Профессор продолжал:
— Итак, что такое сейсмограф? Прибор, который реагирует на колебания почвы и фиксирует их при помощи тех или иных записывающих приспособлений. Простейший сейсмограф представляет собой неподвижную П-образную стойку, на перекладине которой подвешен обыкновенный маятник. Представьте себе, что земля дрогнула. Вместе с ней, естественно, сдвинулась с места и стойка. Маятник же, стремясь сохранить положение покоя, отклонится в сторону, противоположную движению стойки. Если же на конце маятника укрепить перо или грифель, а под ним вращающийся барабан с бумажной лентой, то в момент толчка перо прочертит на ленте кривую вместо обычной прямой и таким образом запишет колебание почвы. То, что я вам рассказал, разумеется, простейшая схема сейсмографа, но принцип маятника положен в основу всех самых современных приборов. Новейшие сейсмографы записывают колебания почвы узким световым лучом на листе фотобумаги. Они очень чувствительны. Если почва сдвинулась всего лишь на один микрон, «световой зайчик» прибора отклонится на целых десять сантиметров. Пойдем дальше, — продолжал Вяльцев, вынимая из ящика стола лист фотобумаги, исчерченный коричневатыми чуть волнистыми линиями. — Это обычная, как мы называем, «спокойная» сейсмограмма. Абсолютно прямых линий, как видите, здесь нет. Дело в том, что приборы фиксируют так называемые постоянные микроколебания почвы. Они вызваны морским прибоем, колеблющим сушу, каплями дождя, ударяющимися о землю, порывами ветра и другими явлениями. Кроме того, приборы фиксируют различные помехи. Если, например, в этом кабинете уронить на пол пудовую гирю, сейсмограф будет реагировать на это, как на далекое землетрясение, сработает даже сигнальная аппаратура. Но помехи бывают и более слабые. Так, приборы отличают даже шаги человека, спускающегося в бетонированный подвал, где стоят сейсмографы.
Страхов встал и быстро подошел к столу Вяльцева.
— Вы начинаете понимать, в чем дело, Алексей Иванович? Как вам нравится моя находка?
— Продолжайте, пожалуйста, профессор, — проговорил майор.
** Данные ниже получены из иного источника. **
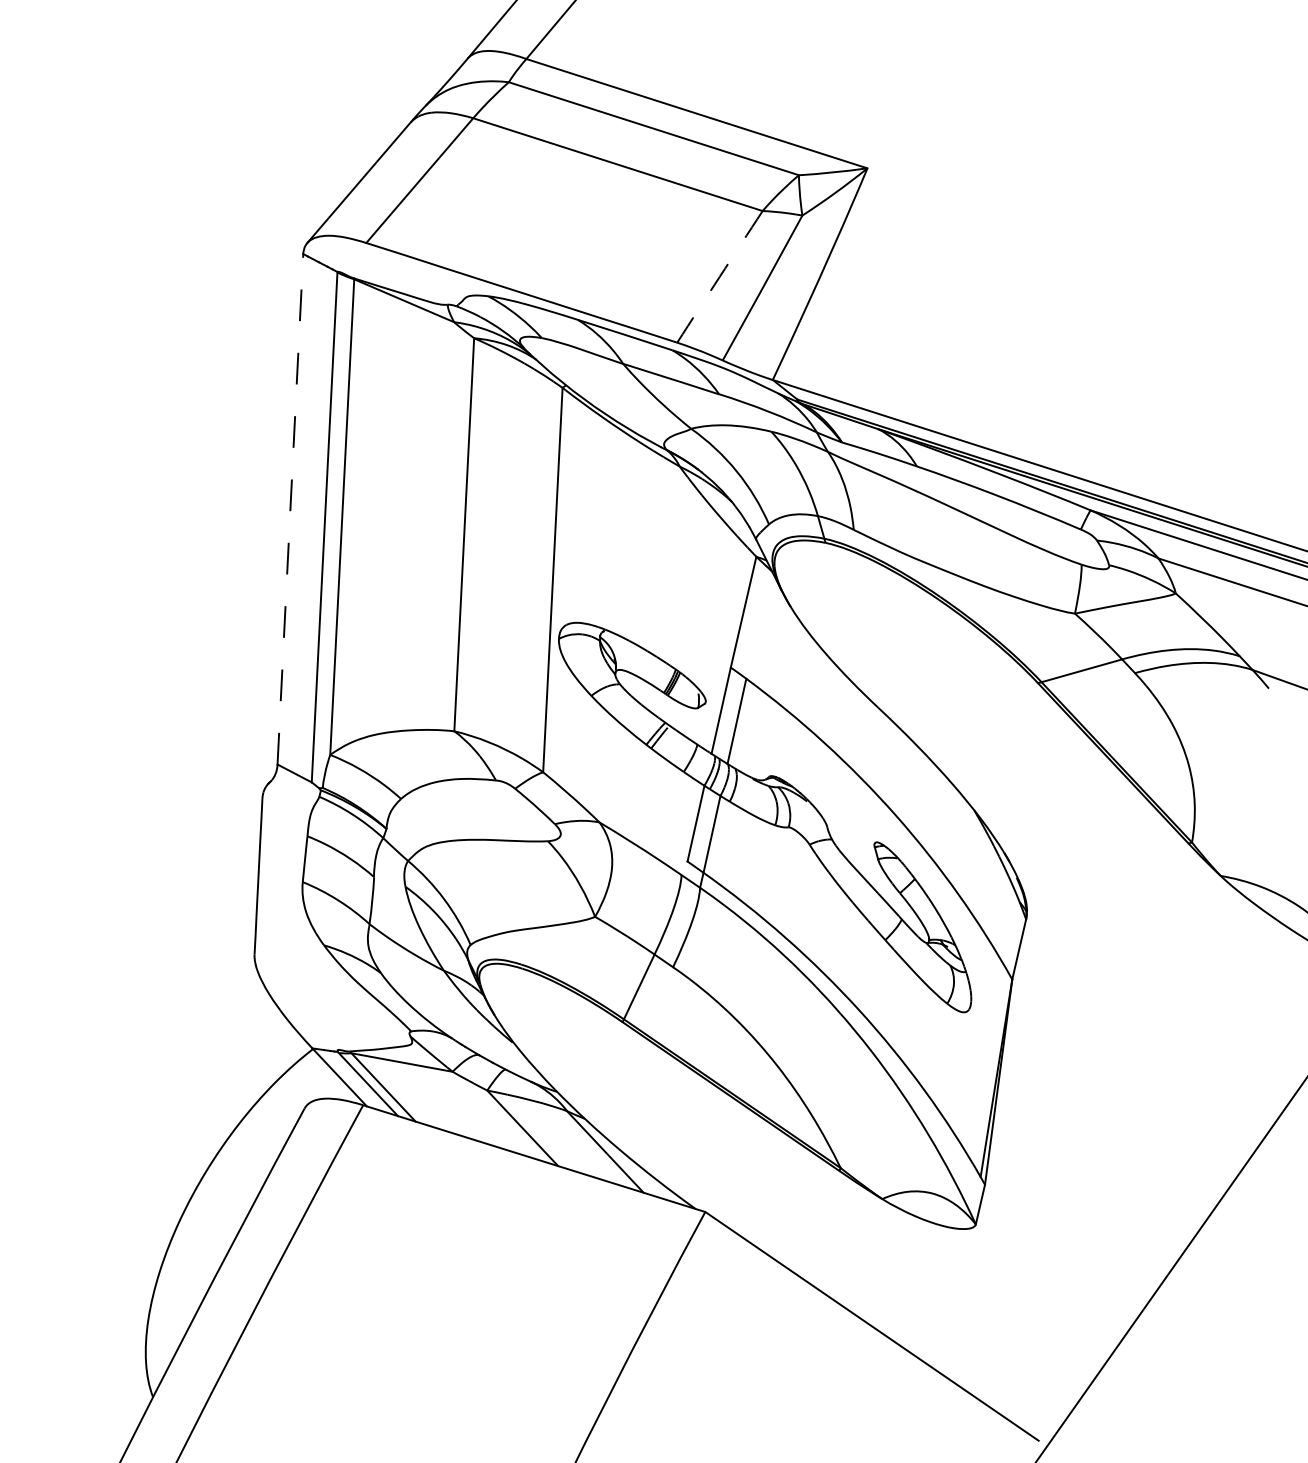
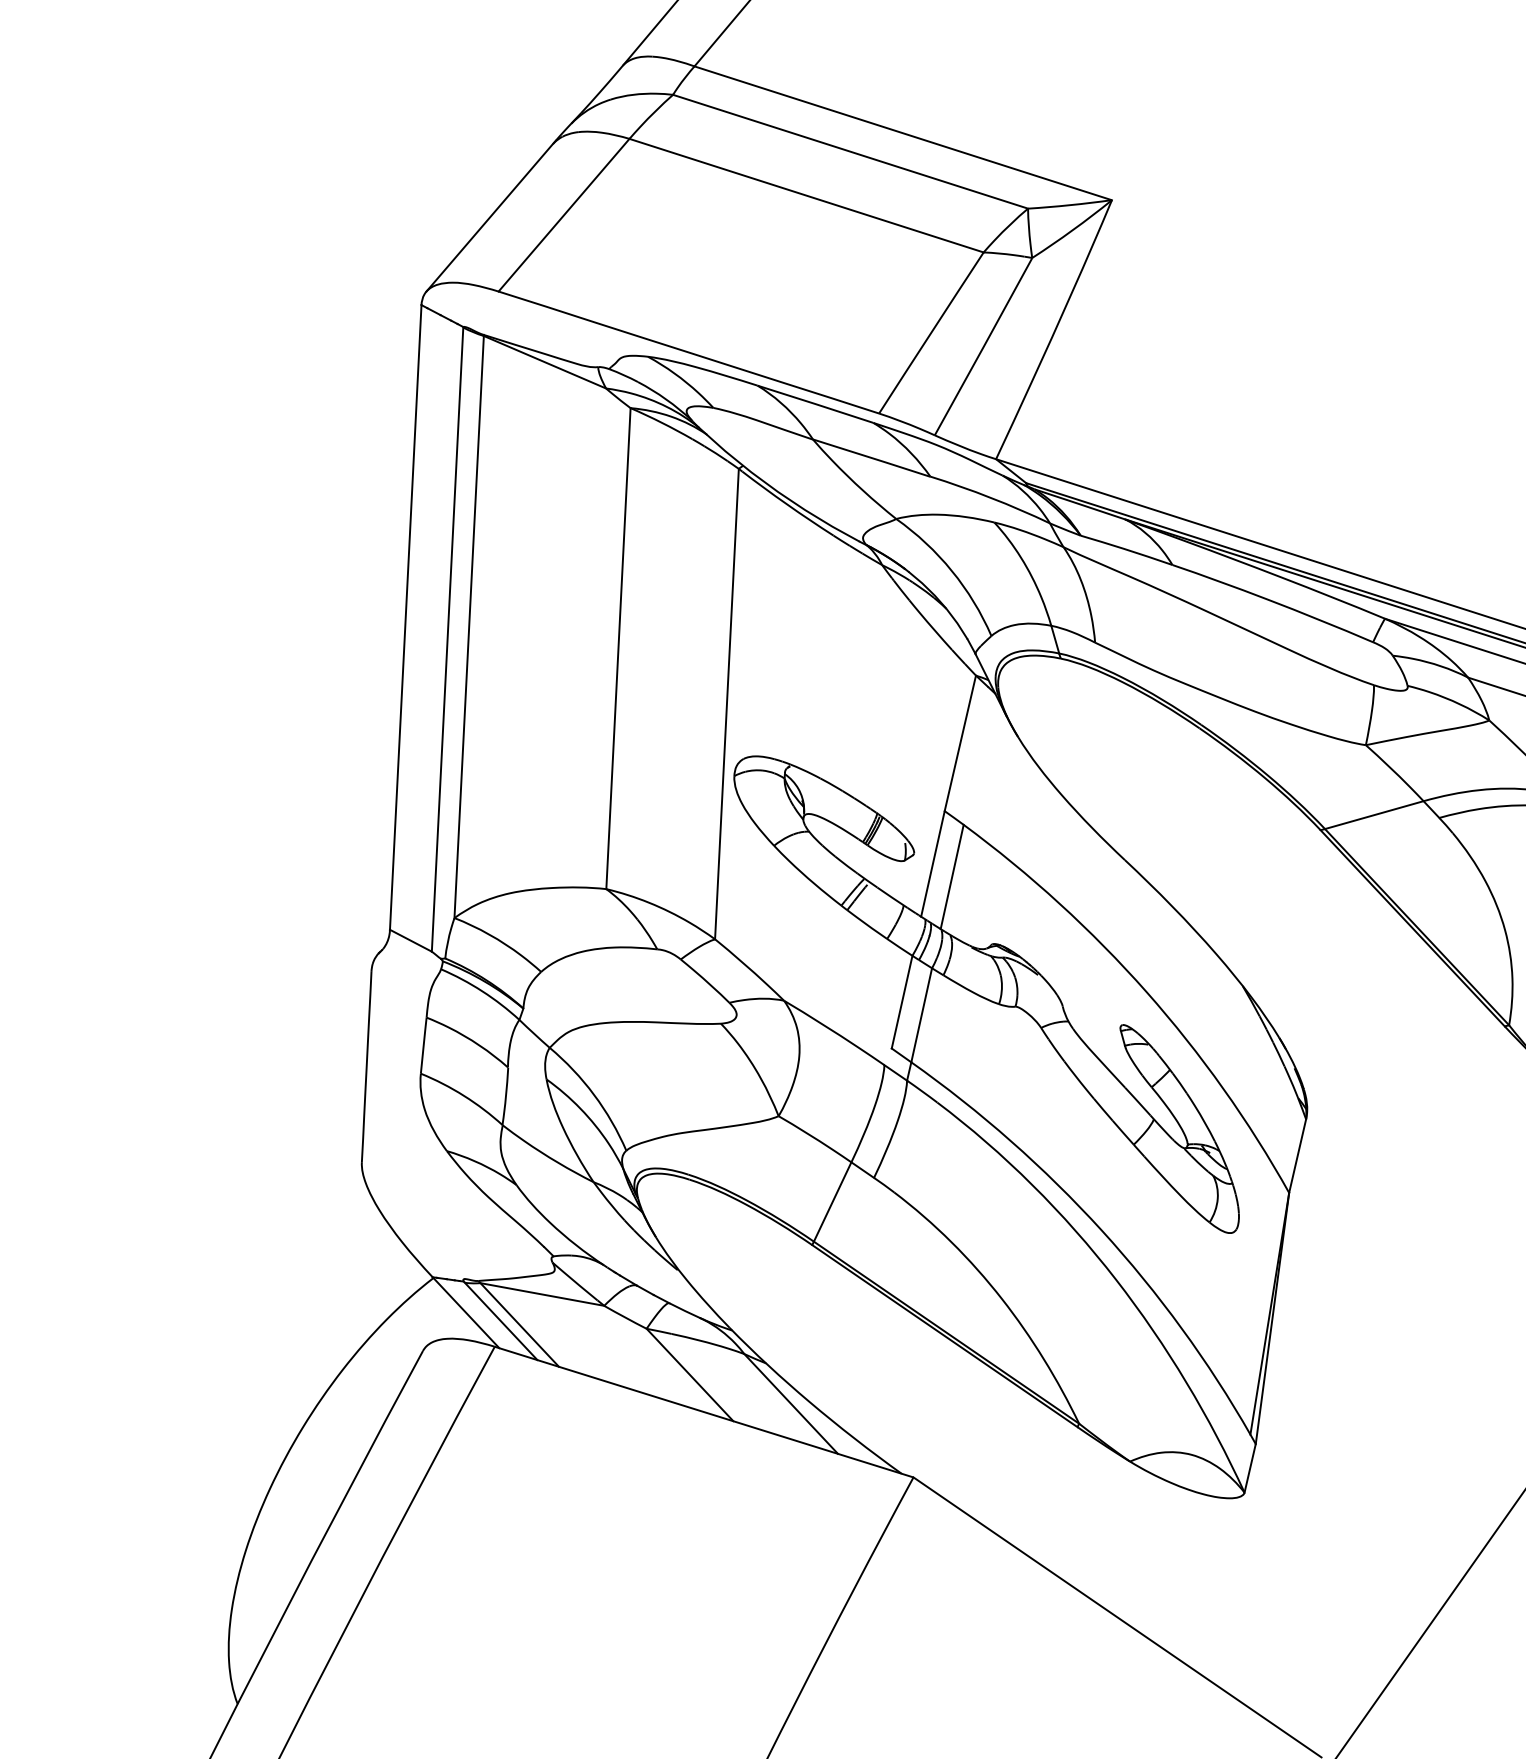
arc: (719, 276) -> (930, 332), dashed -> solid
line: (290, 509) -> (405, 617), dashed -> solid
— С удовольствием продолжу. Перед вами сейсмограмма, на которой записаны колебания почвы, имевшие место с часа ночи до двенадцати дня первого июля нынешнего года, сейсмограмма, которую заправил Рочев в аппарат сейчас же после снятия той, похищенной. Вы видите, через равные промежутки волнистая линия на миллиметр прерывается. Таким образом, прибор отмечает время. Каждый отрезок — от пропуска до пропуска — равен пяти минутам. Теперь давайте считать. Этот отрезок, — Вяльцев указал концом карандаша в правый угол ленты, — соответствует времени два часа десять — два часа пятнадцать минут. Видите, кривая отклонилась на несколько миллиметров больше обычного. Мы, специалисты, знаем, что это — шаги человека рядом с приборами. По времени отклонение совпадает с показаниями Верочки. В этот момент в подвале был Рочев. Следите дальше. Что это, по-вашему?.. Да, да! Точно такое же отклонение. Итак, — профессор перевел дух, — итак я категорически утверждаю, что в три часа десять минут, то есть через полчаса после того, как Николай Федорович ушел со станции, в подвал спускался человек.